Оделся и причесался, съел кашу, готов убыть. И убываю. На улице серо, привычно моросит дождь. Мне идти прямо, пятнадцать минут до службы, при среднем темпе ходьбы и средней же скорости ветра. С транспортом связываться не нужно. Если не опоздает, значит, сломается. На то и общественный. А я не люблю неожиданностей, особенно мелких. Все зло в мелочах, поэтому все они, от температуры зеленого чая до тона галстука теледиктора, должны колебаться в минимальных пределах, чтобы сознание и подсознание фиксировались на стабильности и позитиве. Универсальный канон касается всех и вся. К примеру, переставил я цветочный горшок со столика на подоконник – и кот мой в ответ на бездумное действо заползает под шкаф с неоперабельной формой стресса. Животное! Оно чутче, чем человек. На действие мгновенно реагирует противодействием. Метаболизмы текут быстрее.
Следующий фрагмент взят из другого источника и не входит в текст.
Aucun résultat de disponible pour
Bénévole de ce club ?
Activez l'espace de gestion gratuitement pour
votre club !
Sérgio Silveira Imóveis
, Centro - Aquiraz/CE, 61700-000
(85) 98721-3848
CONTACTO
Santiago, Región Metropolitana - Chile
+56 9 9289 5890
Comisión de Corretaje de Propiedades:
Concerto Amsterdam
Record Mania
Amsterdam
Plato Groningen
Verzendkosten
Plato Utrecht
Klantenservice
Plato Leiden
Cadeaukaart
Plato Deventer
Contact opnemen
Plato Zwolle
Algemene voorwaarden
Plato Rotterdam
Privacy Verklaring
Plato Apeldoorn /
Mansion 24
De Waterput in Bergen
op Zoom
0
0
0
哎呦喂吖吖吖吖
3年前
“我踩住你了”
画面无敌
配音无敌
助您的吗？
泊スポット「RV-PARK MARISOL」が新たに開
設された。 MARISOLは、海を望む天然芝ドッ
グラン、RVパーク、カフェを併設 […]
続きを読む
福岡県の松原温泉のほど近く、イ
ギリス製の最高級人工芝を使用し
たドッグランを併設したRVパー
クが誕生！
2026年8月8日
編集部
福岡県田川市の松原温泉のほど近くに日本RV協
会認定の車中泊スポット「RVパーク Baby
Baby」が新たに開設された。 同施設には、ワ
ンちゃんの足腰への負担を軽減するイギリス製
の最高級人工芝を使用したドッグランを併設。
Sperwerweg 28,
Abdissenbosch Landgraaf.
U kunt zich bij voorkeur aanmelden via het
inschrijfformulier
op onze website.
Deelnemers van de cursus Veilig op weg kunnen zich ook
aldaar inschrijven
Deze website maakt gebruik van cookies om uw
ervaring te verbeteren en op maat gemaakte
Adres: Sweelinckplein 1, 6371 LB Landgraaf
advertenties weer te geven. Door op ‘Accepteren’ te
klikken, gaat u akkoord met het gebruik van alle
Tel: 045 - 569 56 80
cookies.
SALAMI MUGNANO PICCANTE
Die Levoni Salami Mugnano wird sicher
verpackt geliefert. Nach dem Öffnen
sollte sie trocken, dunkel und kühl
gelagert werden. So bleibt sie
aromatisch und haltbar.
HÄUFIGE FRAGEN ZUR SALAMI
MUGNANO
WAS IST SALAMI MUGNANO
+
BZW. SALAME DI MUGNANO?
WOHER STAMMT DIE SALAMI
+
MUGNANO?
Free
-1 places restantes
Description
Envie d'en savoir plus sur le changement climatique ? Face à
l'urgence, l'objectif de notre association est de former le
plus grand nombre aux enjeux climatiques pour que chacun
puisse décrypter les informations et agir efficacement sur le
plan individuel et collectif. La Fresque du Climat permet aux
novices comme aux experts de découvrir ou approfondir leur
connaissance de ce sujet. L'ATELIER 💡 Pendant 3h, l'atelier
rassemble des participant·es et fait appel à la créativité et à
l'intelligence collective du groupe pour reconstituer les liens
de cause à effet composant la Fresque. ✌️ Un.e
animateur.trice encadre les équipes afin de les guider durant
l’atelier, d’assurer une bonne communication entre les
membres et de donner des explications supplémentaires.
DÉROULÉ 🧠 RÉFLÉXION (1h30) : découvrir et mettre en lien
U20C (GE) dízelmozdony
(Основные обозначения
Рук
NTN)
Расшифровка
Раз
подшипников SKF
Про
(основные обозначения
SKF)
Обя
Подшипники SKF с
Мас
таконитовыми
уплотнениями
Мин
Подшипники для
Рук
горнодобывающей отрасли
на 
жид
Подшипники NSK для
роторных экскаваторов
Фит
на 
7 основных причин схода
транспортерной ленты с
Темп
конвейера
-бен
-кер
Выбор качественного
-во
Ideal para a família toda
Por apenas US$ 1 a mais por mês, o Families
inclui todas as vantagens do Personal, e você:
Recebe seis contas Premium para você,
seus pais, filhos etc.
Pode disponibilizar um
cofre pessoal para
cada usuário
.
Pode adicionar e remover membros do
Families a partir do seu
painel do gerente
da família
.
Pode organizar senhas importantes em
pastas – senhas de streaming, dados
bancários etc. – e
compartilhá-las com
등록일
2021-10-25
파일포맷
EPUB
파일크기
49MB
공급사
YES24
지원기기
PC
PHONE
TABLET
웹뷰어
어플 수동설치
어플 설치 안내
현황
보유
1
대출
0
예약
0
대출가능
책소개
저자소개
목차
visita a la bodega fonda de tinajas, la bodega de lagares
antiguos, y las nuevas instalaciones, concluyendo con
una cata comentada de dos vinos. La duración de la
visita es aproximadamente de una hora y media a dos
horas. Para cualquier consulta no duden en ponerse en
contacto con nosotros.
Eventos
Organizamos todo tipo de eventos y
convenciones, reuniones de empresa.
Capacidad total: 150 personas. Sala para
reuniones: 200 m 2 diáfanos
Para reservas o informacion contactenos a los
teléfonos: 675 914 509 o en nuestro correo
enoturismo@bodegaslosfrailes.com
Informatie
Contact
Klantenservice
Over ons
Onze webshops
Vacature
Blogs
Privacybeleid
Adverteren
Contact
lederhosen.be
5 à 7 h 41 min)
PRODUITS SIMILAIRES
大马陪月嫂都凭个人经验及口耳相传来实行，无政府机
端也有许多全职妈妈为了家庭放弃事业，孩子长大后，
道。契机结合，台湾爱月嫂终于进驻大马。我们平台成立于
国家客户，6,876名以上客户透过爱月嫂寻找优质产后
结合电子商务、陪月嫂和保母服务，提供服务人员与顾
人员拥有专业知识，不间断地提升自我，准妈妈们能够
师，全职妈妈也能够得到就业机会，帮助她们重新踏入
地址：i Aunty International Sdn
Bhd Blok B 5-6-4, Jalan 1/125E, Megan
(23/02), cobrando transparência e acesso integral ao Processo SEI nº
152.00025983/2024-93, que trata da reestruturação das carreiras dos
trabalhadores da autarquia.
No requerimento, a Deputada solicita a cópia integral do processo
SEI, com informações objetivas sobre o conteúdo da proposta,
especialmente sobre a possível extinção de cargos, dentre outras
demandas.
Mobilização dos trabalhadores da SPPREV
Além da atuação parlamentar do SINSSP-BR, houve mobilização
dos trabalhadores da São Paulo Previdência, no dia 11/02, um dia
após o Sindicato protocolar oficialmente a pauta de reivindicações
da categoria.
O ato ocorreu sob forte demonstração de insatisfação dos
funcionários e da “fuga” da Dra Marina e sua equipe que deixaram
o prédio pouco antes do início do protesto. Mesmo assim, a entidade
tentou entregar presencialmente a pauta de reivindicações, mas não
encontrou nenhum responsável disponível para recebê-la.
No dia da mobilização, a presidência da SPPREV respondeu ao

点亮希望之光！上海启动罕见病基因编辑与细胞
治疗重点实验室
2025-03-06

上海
А мне как будто бы все нипочем, горшок и горшок, но через два дня вдруг начинает болеть голова. Припомнить бы ту тонкую тропочку, ведущую от подоконника, но нет, невозможно уже. За эти два дня этимология головной боли затоптана и заляпана черт знает чем.
Я это к тому, что предметно осязаемая неизменность дает упорядоченность причины и следствия, возможности и потребности, мотива и лейтмотива…

Иду не спеша, как всегда. Поглядываю по сторонам. И радуюсь упорядоченной неизменности. Вот магазин-салон верхней одежды. С витрин синтетически улыбаются манекены в шубах на голое, без половых признаков, тело. Заляпанный жиром ларек «шаверма». «Запчасти для взрослых» – бутик интим-принадлежностей.
Нечастых прохожих знаю в лицо. Как правило, среднего возраста и небольшого достатка. Устойчивая социальная группа этого времени суток. Так и не объединившийся в интернационал пролетариат протопал часом раньше, вцепившись в банку пивка, как в спасительный жизненный навигатор.
Упитанный «рассерженный горожанин», иначе говоря, средний класс подошвы не пачкает, а норовит окатить младшего брата пешедрала резиново-корейским протектором. И судя по невысыхающим пятнам на моей куртке, делает это весьма качественно и обстоятельно, обычно в том месте, где я ступаю на зебру, чтоб перейти дорогу.
Здесь, на маршруте, все детали существенны: потому что являются некой обязательной прелюдией дня. И если посередине пути, в некой реперной, как сейчас принято выражаться, точке я остановлюсь и посмотрю налево в проулок, то увижу девушку, стройную, русую. Она держится прямо, носик вздернут, подбородок приподнят, шейка вытянута, словно высматривает кого-то поверх шапок и кепок. Подражая ее осанке, пытаюсь спрятать живот и выпрямить позвоночник. Упрямица, видать, и гордячка, почти как Натуля. Но у Натули упрямство граничит с упертостью из мира фауны, а упертость девушки кажется мне благородной, как будто даже олигархически-элитарной. Не правильная красота незнакомки влечет меня, но то, что и не объяснить никак. День ото дня растет во мне желание остановить ее и завязать разговор, пока она, пропуская поток машин, ждет разрешающего сигнала от светофора. Сформулировать свое пожелание точно и емко. Но нет. Не могу я нарушить распорядок дня, самим же собой расписанный и обусловленный. Я не опаздываю никогда. Вовремя прихожу на службу. Вовремя возвращаюсь домой. Даже в гости прибываю минута в минуту. И всегда оказываюсь первым. Картошку чищу или заправляю салатики, пока хозяева стирают с мебели пыль, ругаясь промеж собой.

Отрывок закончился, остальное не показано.